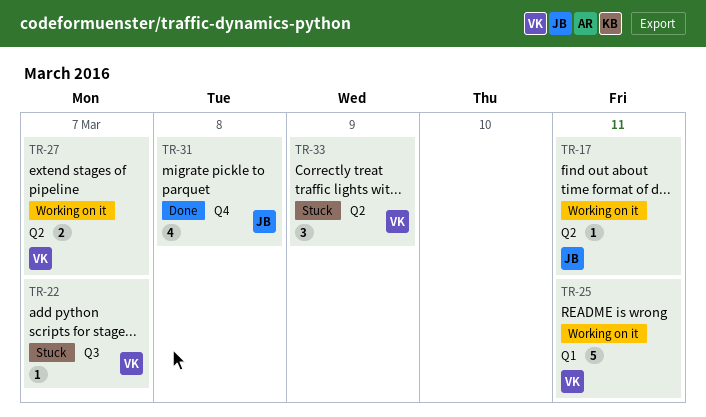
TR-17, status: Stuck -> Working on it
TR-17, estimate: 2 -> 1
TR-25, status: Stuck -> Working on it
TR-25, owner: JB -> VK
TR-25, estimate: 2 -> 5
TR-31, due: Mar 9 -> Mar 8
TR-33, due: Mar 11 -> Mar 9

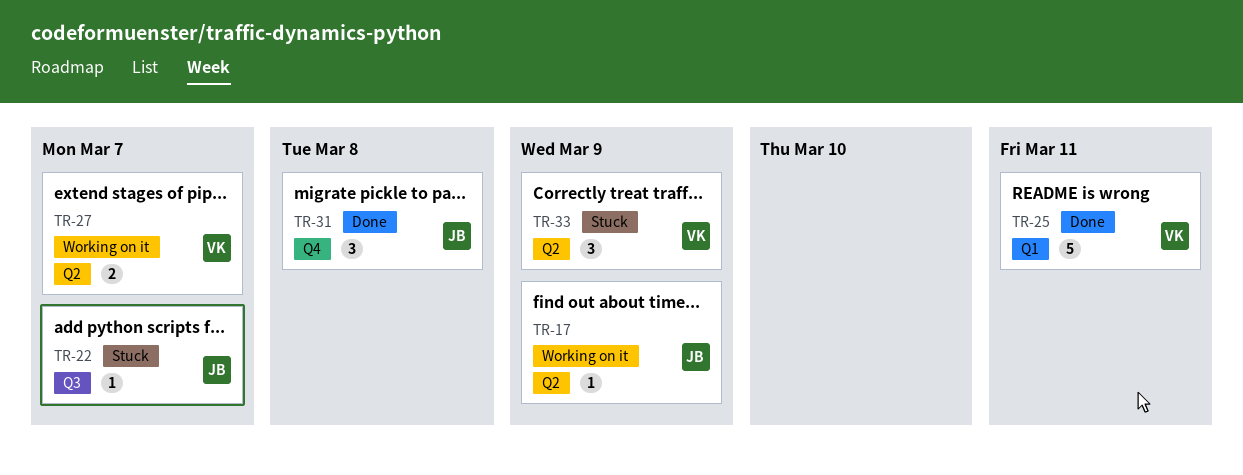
TR-17, due: Mar 11 -> Mar 9
TR-22, owner: VK -> JB
TR-25, status: Working on it -> Done
TR-31, estimate: 4 -> 3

## Requirement
Reproduce the listing exactly, images omitted.

## Solution below
TR-17, status: Stuck -> Working on it
TR-17, estimate: 2 -> 1
TR-25, status: Stuck -> Working on it
TR-25, owner: JB -> VK
TR-25, estimate: 2 -> 5
TR-31, due: Mar 9 -> Mar 8
TR-33, due: Mar 11 -> Mar 9

TR-17, due: Mar 11 -> Mar 9
TR-22, owner: VK -> JB
TR-25, status: Working on it -> Done
TR-31, estimate: 4 -> 3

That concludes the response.